- Born: 1 September 1938 (age 87) Thongjao Keithel Leikai, Thoubal District, Manipur, India
- Died: Thongjao Manipur
- Occupation: Master potter
- Known for: Pottery arts
- Spouse: Naorem Shyamjai Singh
- Parent(s): Kharaibam Devasingh Singh Kharaibam Ongbi Sanajaobi Devi
- Awards: Padma Shri Tulsi Samman Award National Award for Master Craftsman Samaj Kalyan Seva award Lions Karmayogi Award

= Neelamani Devi =

Indian craftswoman and master potter

Neelamani Devi is an Indian craftswoman and master potter from Manipur. Her creations have been the theme of two documentary films; Mittee aur Manab by renowned filmmaker, Mani Kaul, and Nilamani: The Master Potter of Manipur, by Aribam Syam Sharma. The TV Series, Mahabharata also featured her works on one of the episodes. The Government of India awarded her the fourth highest civilian honour of the Padma Shri, in 2007, for her contributions to the art of pottery making.

== Biography ==
Neelamani Devi was born to Kharaibam Devasingh Singh and Kharaibam Ongbi Sanajaobi on 1 September 1938 at Thongjao Keithel Leikai, Thoubal District in the northeast Indian state of Manipur and received the early lessons in pottery making from her mother. She lost her parents during childhood, but with sponsorship from the Khadi and Gram Udyog Mandal, continued her studies at Somthal Pargana, Bihar and completed her training in 1960. Her career started as a demonstrator at the Directorate of Industries of the Government of Manipur, but left the job and returned to her village to start Pottery Training Cum Production Centre in 1966. There, she trained the local women in pottery making which is known to have helped them to earn their livelihoods.
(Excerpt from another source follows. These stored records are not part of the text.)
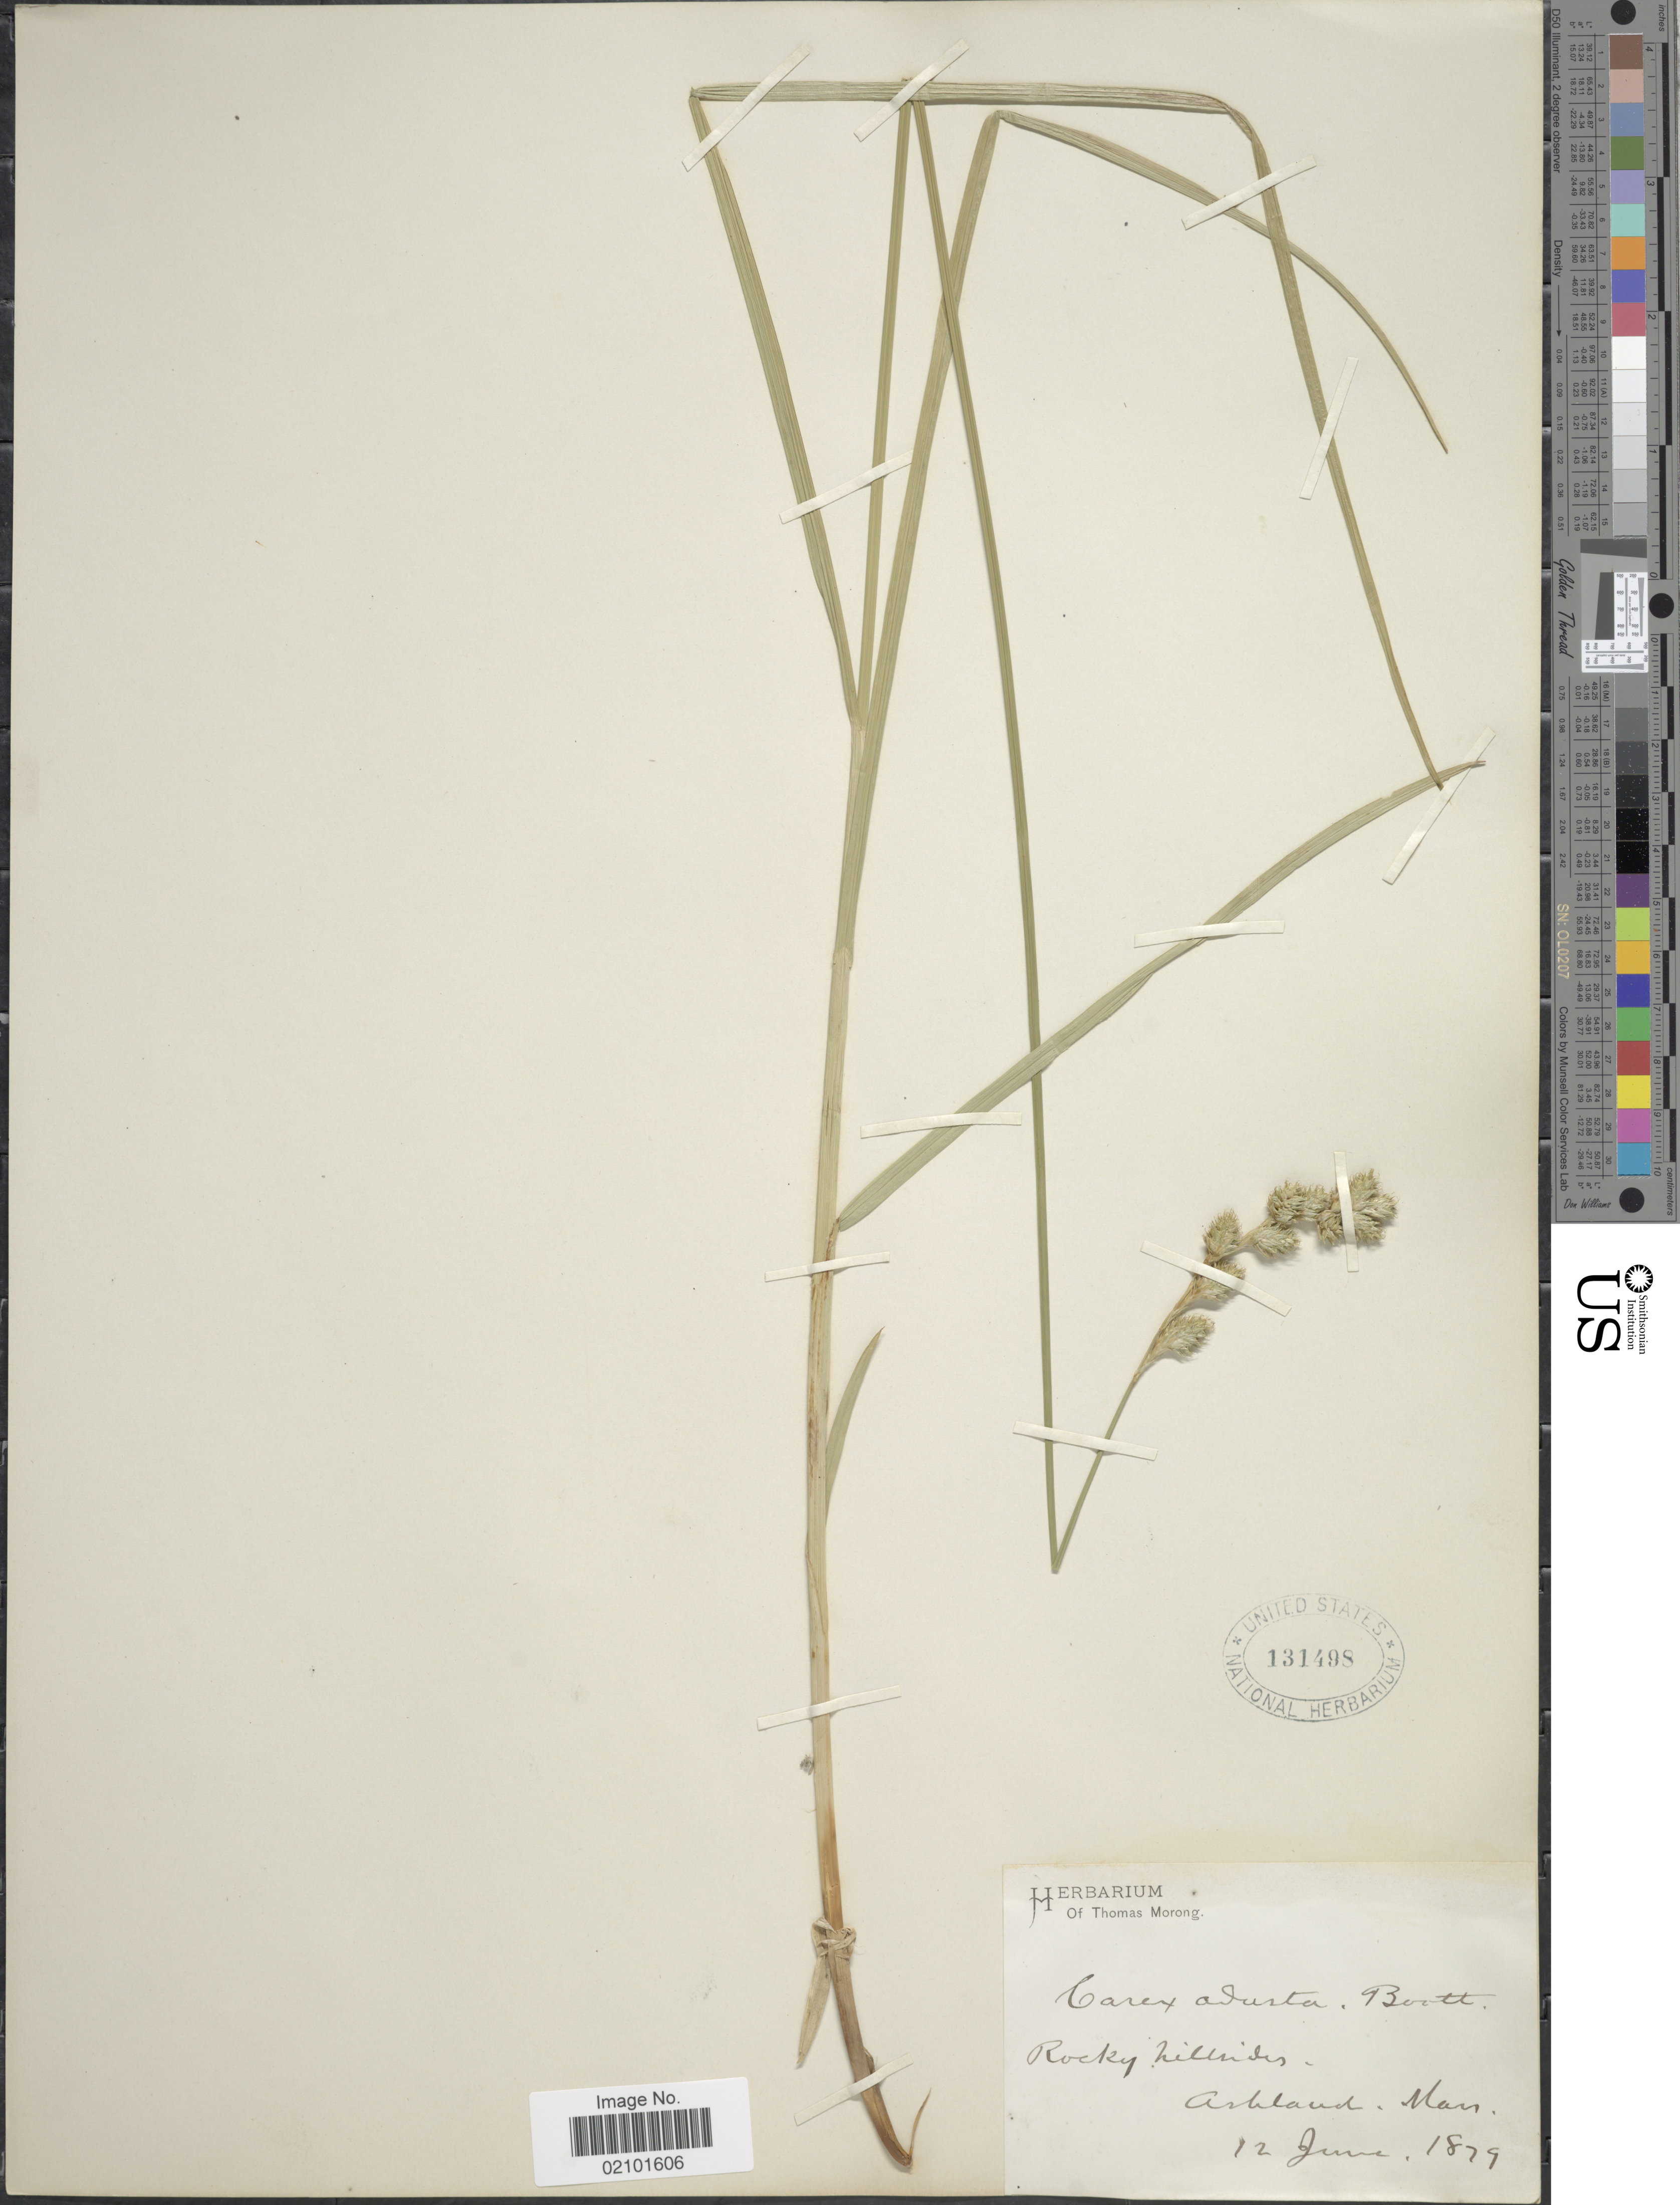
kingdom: Plantae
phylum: Tracheophyta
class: Liliopsida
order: Poales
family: Cyperaceae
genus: Carex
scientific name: Carex adusta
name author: Boott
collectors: ex Herb. T. Morong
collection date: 1879-06-12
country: United States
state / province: Massachusetts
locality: Arkland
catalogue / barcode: US 131498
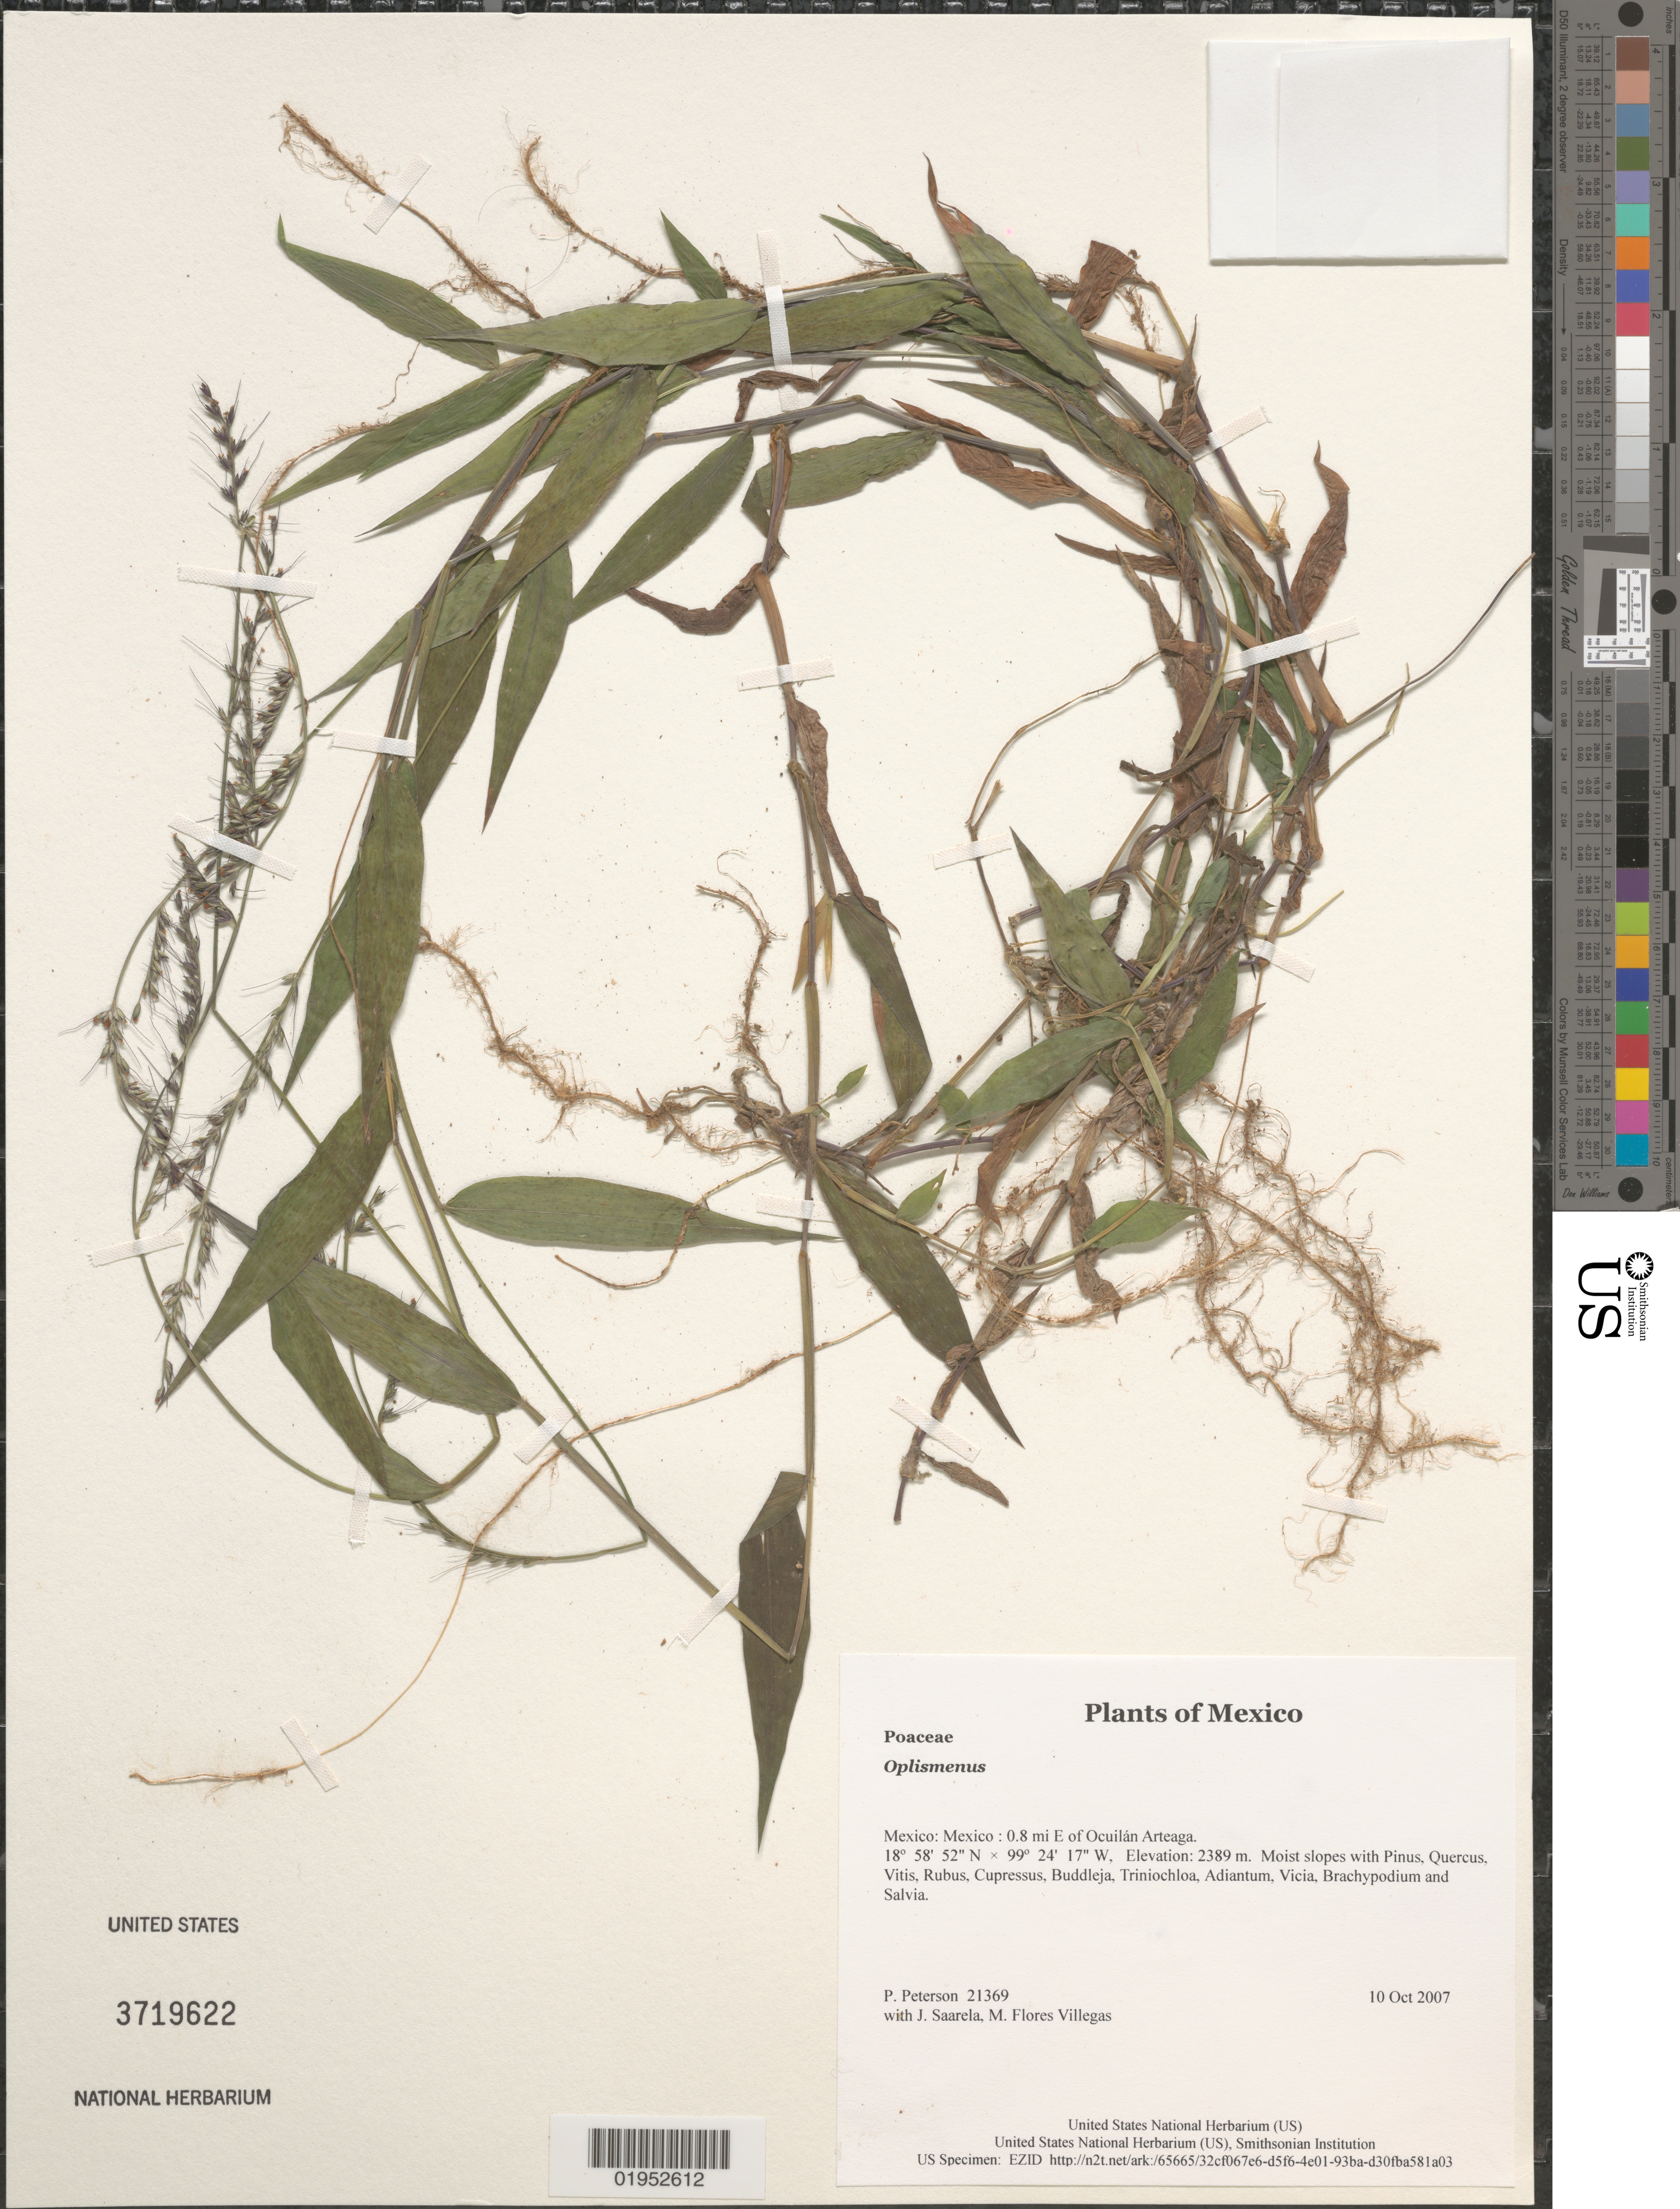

Devi has traveled in India and abroad with her works; she has been a member of the Indian delegation who participated in the Five Indian Artisans exhibition and demonstration at the Museum of Ethnography, Sweden, as a part of the Festival of India. She also participated in exhibitions and demonstrations at several places in Japan such as the Hyōgo Prefectural Museum of Art, Kobe, (The Art of the Adivasi), Tobacco and Salt Museum, Tokyo, Tougen Museum, Shirane and Yamanasi, Saitama Prefectural Museum of History and Folklore, and Mithila Museum, Tokamachi and Nigata (Indian Adivasi Art Exhibitions). In 1986, renowned filmmaker, Mani Kaul, made a documentary film on Devi, titled Mittee aur Manab and Aribam Syam Sharma followed suit in 2003, with his non-feature film, Nilamani: Master Potter of Manipur, made for Doordarshan, Guwahati. One of the episodes of the Indian TV series, Mahabharata and the first three episodes of Mahabharata TV series made by French Television featured her pottery creations. The details of her work have also been documented in print in a book, Other Masters : Five Contemporary Folk and Tribal Artists of India, published in 1998 by the Handicrafts and Handlooms Exports Corporation of India. The book is a prescribed text for academic studies at University of Goa.

Devi received two awards in 1986, the National Award for Master Craftsman with a Certificate of Honour from the Government of India and Tulsi Samman Award from the Government of Madhya Pradesh. During 2005–2006, she received two more awards, Samaj Kalyan Seva award during her trip to Sweden and the Karmayogi Award from the Lions Club International. The Government of India honoured again, in 2007, by including her in the Republic Day honours list for the civilian award of the Padma Shri.